• Task:
From the records below, extract only the lines running from the line with "4: (875, 224, 3.65)" to the line with "17: (1034, 559, 2.90)", both lines included, reproducing them exactly.

• Data provided:

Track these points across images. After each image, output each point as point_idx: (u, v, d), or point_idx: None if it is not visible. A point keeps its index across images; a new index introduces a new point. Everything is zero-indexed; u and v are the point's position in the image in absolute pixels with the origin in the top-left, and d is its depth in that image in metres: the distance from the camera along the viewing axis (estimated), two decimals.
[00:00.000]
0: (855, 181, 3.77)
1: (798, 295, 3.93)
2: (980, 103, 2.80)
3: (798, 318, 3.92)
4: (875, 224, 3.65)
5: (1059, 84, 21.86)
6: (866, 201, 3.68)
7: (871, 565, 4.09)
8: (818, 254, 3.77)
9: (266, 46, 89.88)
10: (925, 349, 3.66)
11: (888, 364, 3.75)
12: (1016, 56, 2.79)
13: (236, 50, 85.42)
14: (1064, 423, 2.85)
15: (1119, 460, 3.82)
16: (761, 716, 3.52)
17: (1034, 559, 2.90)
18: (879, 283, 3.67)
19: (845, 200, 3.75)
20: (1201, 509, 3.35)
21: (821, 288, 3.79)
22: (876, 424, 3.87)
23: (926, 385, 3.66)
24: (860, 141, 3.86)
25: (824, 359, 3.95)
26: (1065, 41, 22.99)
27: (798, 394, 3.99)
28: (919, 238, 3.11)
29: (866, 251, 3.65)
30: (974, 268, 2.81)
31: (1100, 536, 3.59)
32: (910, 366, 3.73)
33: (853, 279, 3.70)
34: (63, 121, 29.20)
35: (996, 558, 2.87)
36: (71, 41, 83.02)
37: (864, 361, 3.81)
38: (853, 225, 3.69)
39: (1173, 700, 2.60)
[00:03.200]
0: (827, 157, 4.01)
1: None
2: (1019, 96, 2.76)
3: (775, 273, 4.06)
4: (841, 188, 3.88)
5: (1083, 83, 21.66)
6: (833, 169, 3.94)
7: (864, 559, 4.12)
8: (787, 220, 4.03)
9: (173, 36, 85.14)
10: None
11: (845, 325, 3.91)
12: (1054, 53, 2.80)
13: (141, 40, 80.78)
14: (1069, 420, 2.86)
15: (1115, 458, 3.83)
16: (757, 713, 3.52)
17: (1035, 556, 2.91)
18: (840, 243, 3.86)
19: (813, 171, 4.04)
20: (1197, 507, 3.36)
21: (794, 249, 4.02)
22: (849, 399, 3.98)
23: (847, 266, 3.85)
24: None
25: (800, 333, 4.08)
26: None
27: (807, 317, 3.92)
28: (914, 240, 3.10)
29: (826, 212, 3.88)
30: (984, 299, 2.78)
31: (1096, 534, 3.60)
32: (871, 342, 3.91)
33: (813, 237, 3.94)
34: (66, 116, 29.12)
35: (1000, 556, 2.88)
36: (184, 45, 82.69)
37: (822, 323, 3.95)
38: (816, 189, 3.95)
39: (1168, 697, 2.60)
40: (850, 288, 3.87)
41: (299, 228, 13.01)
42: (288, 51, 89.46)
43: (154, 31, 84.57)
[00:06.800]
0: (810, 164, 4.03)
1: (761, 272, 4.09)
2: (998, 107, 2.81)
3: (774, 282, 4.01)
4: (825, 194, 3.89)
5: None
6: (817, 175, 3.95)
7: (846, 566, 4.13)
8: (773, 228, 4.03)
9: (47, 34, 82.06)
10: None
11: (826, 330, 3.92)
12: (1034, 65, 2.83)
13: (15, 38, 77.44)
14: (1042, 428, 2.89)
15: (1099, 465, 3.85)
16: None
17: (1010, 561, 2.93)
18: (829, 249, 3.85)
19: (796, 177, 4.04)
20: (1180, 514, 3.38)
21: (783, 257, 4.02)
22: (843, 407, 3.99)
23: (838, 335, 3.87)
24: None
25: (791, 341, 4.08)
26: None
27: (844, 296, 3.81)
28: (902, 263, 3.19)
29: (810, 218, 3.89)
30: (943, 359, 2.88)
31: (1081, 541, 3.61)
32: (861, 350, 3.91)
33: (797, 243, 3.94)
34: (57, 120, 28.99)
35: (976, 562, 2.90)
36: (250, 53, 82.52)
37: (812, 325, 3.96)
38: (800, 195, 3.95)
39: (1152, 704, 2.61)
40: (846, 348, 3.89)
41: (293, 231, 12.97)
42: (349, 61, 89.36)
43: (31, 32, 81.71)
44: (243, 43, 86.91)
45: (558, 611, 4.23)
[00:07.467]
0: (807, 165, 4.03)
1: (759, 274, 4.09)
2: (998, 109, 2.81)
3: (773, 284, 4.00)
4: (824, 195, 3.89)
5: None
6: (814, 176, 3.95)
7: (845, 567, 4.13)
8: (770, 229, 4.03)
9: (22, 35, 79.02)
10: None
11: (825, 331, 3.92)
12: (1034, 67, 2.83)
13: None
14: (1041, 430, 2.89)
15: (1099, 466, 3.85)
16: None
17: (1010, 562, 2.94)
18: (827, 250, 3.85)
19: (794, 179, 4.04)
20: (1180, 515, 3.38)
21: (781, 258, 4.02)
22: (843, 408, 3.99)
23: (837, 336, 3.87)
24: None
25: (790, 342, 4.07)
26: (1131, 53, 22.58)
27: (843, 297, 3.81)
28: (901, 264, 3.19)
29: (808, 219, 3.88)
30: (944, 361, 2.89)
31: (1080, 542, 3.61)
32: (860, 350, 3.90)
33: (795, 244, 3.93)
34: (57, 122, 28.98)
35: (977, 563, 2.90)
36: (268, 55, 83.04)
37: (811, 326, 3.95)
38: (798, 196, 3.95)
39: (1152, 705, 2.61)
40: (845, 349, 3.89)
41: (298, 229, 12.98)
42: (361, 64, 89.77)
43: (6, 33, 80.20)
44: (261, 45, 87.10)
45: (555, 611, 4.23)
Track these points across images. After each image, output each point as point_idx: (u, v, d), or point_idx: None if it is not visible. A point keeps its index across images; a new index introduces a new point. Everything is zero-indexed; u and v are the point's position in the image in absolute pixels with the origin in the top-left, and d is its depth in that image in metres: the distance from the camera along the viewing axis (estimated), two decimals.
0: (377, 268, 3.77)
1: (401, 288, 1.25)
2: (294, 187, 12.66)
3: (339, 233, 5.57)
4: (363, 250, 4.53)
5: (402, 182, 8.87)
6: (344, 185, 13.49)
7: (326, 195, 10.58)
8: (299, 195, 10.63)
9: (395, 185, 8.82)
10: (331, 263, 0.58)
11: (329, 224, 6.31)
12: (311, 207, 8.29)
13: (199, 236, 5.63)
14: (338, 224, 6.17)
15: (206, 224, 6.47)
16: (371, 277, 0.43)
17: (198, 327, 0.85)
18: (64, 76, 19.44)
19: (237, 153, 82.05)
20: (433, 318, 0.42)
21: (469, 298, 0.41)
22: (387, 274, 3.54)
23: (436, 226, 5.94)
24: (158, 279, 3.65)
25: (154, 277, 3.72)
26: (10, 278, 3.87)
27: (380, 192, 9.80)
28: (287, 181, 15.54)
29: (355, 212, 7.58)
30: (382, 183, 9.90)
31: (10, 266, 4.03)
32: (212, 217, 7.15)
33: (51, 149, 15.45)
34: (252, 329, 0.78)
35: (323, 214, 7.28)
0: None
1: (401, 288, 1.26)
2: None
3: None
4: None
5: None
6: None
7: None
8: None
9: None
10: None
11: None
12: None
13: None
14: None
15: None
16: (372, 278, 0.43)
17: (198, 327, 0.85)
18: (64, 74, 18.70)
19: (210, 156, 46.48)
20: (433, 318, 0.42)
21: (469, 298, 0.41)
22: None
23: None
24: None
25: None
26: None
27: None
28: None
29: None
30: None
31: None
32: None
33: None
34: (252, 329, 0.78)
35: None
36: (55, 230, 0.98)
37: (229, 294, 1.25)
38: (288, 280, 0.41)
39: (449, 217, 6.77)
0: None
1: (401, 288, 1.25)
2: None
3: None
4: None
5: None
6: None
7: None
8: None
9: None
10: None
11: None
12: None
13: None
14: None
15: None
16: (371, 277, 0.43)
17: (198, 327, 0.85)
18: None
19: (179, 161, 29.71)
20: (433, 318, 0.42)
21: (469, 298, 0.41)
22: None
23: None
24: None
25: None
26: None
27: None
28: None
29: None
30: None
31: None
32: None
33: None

• Written solution:
4: (875, 224, 3.65)
5: (1059, 84, 21.86)
6: (866, 201, 3.68)
7: (871, 565, 4.09)
8: (818, 254, 3.77)
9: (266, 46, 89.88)
10: (925, 349, 3.66)
11: (888, 364, 3.75)
12: (1016, 56, 2.79)
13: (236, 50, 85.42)
14: (1064, 423, 2.85)
15: (1119, 460, 3.82)
16: (761, 716, 3.52)
17: (1034, 559, 2.90)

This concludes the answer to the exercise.